Free-and-reduced-priced lunch numbers drop in most districts

Idaho’s count of youth who qualify for free-and-reduced-priced lunch dropped nearly 7 percent in the last year.

That doesn’t necessarily mean Idaho families are doing better economically.

State and local education leaders estimate that the numbers are down because fewer families filled out free-and-reduced lunch applications in the 2020-21 school year — because they didn’t have to.

Most of Idaho’s districts fed all students for free this year under special waivers granted by the U.S. Department of Agriculture during the pandemic. Families didn’t need a free-and-reduced lunch application to qualify.

But the free-and-reduced lunch numbers have an impact outside of the lunchroom. While imperfect, they offer a critical datapoint for measuring the economic picture of families in a particular school or district. That number helps districts allocate Title I funding to bolster support for low-income children, helps the public understand school demographics, and helps schools apply for outside grants and aid.

“It’s not just for the lunch, there’s a lot of things tied to it, a lot of money tied to it,” said Wade Pilloud, superintendent of the 150-student Kootenai School District in Harrison.

Kootenai saw one of the state’s steepest drops in free-and-reduced lunch numbers this year with a 22 percent decline.

In a normal year, that could mean a lot fewer kids served free meals. But 2021-22 won’t be a normal year. State and Federal programs are still making pandemic-related exceptions to normal operations, which could largely mitigate the drop in free-and-reduced lunch numbers.

  • The U.S. Department of Agriculture is extending waivers that let districts feed all students for free, so most Idaho students will again have access to free meals at school in 2021-22.
  • The State Department of Education also told districts they can use old free-and-reduced lunch numbers to allocate Title I money to schools.

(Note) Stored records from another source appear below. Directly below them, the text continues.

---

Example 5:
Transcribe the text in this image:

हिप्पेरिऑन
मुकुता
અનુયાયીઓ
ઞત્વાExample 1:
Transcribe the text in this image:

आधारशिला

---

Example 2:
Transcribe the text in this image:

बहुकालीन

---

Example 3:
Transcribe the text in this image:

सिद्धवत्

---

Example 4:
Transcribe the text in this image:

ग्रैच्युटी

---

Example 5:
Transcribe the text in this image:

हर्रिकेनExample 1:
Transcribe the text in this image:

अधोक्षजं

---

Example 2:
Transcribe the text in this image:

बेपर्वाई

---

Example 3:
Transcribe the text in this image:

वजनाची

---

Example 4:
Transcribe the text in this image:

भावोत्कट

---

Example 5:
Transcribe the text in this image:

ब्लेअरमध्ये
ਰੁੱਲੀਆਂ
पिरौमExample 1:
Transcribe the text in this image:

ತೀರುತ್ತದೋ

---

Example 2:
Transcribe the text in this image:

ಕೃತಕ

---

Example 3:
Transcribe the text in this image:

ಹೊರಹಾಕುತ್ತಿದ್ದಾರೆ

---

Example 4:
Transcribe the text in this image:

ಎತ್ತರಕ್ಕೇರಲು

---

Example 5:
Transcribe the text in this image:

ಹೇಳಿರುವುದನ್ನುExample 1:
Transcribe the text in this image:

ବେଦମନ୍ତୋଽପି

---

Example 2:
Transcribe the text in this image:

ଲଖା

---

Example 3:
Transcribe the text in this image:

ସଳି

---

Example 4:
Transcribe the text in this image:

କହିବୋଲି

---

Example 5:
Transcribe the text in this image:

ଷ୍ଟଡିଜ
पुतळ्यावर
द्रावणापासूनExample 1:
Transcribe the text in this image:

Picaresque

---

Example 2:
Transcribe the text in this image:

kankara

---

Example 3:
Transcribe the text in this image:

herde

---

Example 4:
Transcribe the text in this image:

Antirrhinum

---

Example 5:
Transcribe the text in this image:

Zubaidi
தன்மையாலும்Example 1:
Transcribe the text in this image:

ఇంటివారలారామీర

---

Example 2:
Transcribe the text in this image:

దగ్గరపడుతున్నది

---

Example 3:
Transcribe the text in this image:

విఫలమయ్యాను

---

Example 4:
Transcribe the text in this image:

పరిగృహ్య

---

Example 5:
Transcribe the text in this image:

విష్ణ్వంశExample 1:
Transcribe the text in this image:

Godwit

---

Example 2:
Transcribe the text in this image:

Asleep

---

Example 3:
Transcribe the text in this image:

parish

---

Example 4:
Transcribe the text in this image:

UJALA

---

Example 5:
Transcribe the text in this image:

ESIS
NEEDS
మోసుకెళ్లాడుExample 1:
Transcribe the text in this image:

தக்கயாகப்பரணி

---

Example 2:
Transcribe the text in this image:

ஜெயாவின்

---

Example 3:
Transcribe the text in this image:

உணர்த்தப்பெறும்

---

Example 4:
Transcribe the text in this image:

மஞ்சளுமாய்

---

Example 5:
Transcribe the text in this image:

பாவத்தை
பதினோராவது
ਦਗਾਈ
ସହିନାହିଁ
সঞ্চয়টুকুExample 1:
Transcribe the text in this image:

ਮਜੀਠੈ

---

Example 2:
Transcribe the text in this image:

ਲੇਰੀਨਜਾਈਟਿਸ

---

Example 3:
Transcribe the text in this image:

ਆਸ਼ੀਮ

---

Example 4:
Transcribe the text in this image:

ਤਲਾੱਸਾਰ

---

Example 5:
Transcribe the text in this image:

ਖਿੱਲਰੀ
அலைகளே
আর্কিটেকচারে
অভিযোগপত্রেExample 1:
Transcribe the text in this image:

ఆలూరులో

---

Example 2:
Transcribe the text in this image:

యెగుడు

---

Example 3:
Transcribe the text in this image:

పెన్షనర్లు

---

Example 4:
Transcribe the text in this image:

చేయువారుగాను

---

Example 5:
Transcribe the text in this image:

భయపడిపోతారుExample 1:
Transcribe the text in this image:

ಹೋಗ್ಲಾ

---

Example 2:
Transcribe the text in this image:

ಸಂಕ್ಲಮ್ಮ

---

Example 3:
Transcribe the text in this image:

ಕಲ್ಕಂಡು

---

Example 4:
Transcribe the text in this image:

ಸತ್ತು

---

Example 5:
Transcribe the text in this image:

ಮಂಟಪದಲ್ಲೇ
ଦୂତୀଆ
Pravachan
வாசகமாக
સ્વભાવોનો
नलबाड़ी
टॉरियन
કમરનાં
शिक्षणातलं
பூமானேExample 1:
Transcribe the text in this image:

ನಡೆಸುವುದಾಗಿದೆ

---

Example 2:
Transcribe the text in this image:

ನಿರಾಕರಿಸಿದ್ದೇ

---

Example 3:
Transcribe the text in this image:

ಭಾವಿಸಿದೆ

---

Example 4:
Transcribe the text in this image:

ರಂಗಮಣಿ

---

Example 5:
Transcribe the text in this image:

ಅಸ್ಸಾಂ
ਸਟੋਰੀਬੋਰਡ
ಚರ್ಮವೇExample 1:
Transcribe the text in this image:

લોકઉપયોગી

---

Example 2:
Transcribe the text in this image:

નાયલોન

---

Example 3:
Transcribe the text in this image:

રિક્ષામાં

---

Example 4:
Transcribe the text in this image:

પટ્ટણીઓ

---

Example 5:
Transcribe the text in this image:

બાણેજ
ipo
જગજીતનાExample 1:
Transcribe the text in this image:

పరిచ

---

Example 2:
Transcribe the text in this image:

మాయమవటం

“I don’t think we’re going to be penalized by something that’s out of our control, especially when this is happening everywhere,” Pilloud said. “It’s not just a Kootenai thing.”

While districts are largely safe from big changes next year, the numbers suggest that returning to the traditional National School Lunch program in the future could be a challenge.

Sheila Keim, nutrition director in the Nampa School District, said schools would likely have to re-establish their free-and-reduced lunch numbers. Nampa asked parents to fill out free-and-reduced eligibility forms this year, Keim said, but fewer parents did. Going into a second year of free lunch could compound that challenge, and further skew the data.

Keim would prefer to see federal government extend free lunch indefinitely. Each year, some parents refuse to fill out free lunch forms even if they might qualify. Keim’s lunch ladies sometimes buy meals for hungry students out of their own pockets.

Pilloud says providing universal free meals has helped reduce stigma around the free food, and is helping families that wouldn’t have otherwise filled out the paperwork.

“I think that the USDA and the Biden Administration ought to just go with universal free meals and drop the paperwork that requires us to track that data to provide meals,” Keim said. “Fund it with the funds that used to be used to track all that data.”